#Rugby – Nationale / B.Laporte (FFR) : «Je suis pour que le 1er qui a cravaché toute la saison soit récompensé!»

L’équipe du « Le #MagSport by H2G» s’est entretenu avec le président de la Fédération Française de Rugby et vice-président de World Rugby, Bernard Laporte, dans une interview bilan sur cette première saison de Nationale. L’ex-sélectionneur de l’équipe de France, nous a donc livré son sentiment et sa satisfaction sur les débuts de ce championnat haletant jusqu’à à son ultime épilogue, et dont il avoue non sans fierté la paternité. Mais le patron du rugby français nous a aussi esquissé les réformes à venir pour le rugby fédéral (pyramide des compétitions, statut du joueur semi/pro, création Nationale 2). Bernard Laporte nous a aussi donné quelques pistes d’évolution pour la 3eme division française, entre autres sur l’architecture des phases finales et les modalités d’accession en ProD2. En clair, à Marcoussis, les hauts dirigeants de l’ovalie Francaise continuent d’opérer la mue du rugby amateur, tout en s’évertuant à impliquer et consulter les clubs.

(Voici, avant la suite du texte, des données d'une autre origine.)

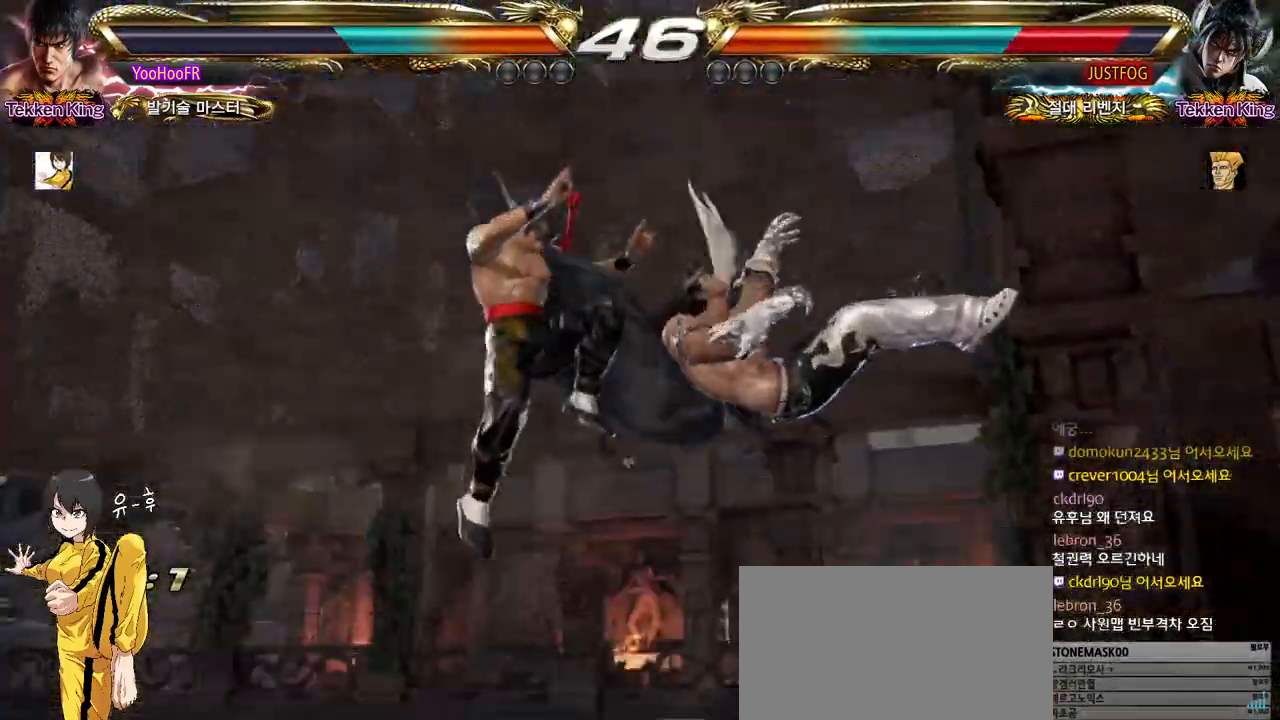
{"buttons": [], "left_stick": "center", "events": [[33, "TRIANGLE", "up"]]}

Bernard Laporte Pdt FFR / Crédit photo : Le #MagSport – Studios H2G

 

 

L’année dernière, à la même époque, tu étais en train de ferrailler avec l’ensemble des clubs de Fédérale 1 pour monter une Nationale. Beaucoup t’avaient promis des malheurs, de ne pas y arriver et que c’était une hérésie. Un an après, je pense que tes détracteurs en sont pour leur argent, car malgré un 2e confinement, la Nationale a réussi à vivre et est arrivée au bout du bout puisque Samedi, à Bourgoin, tu as remis le premier bouclier de championnat de France de Nationale.

 

Effectivement, il y a grosso modo un an, suite à la première période de confinement liée au Covid, on avait décidé qu’il n’y aurait pas de descente mais que des montées car on sait la dynamique que ça crée dans un club. En Fédérale 1 de l’époque, il y avait 60 clubs et un matin, je me suis dit  » ce n’est pas possible, il y a trop d’écart, il y a trop de clubs et c’est peut-être justement le moment de créer cette compétition  » que j’appelle moi semi-professionnelle / semi-amateur, à savoir les gros budgets de la Fédérale 1. J’ai soumis l’idée au bureau fédéral, on en a longuement discuté puisque ça a duré plus d’une heure et puis finalement, nous avons décidé qu’il fallait prendre, non pas ce risque-là mais cette décision-là. J’ai moi-même appelé les 60 présidents de Fédérale 1 dans le week-end pour leur demander s’ils étaient d’accord pour que l’on crée cette compétition et je peux vous garantir qu’hormis 3 ou 4 clubs maximum qui ne me disaient pas non mais qui n’étaient pas certains, tous les autres m’ont unanimement dit  » oui Bernard, on comprend tout à fait, c’est peut-être le moment de le faire « . Je les remercie encore une fois car, je le redis, beaucoup ont travaillé dans l’intérêt général du rugby et pas dans leur intérêt particulier et c’est ce qui m’a fait plaisir donc, nous avons décidé de mettre 14 clubs. Pourquoi 14 ? Parce-que ceux qui vont monter vont jouer en Pro D2 et qu’un Top 12 donne 22 matchs, 24 avec les phases finales tandis qu’avec 14 clubs, on passe de suite à 26 matchs de championnat, 28 avec les phases finales ce qui correspond grosso modo à une poule de 16. C’était donc déjà habituer ces clubs-là à avoir une série de matchs conséquente durant une saison et c’est pour ces raisons-là que j’ai voulu qu’il y ait 14 clubs. J’en avais même envisagé 16 au départ mais c’était compliqué pour certains au niveau budget donc, nous avons décidé d’en mettre 14. Mais effectivement, à entendre certains présidents que j’ai au téléphone, je crois que c’est une réussite sportivement car on assiste à de très beaux matchs mais surtout à des matchs équilibrés. Il est vrai que certains disaient que ça ne durerait que 6 mois, qu’il y aurait trop d’écart entre certains et certains mais tout ça a très bien fonctionné, tout le monde est ravi et c’est une bonne chose, d’abord pour ces clubs-là.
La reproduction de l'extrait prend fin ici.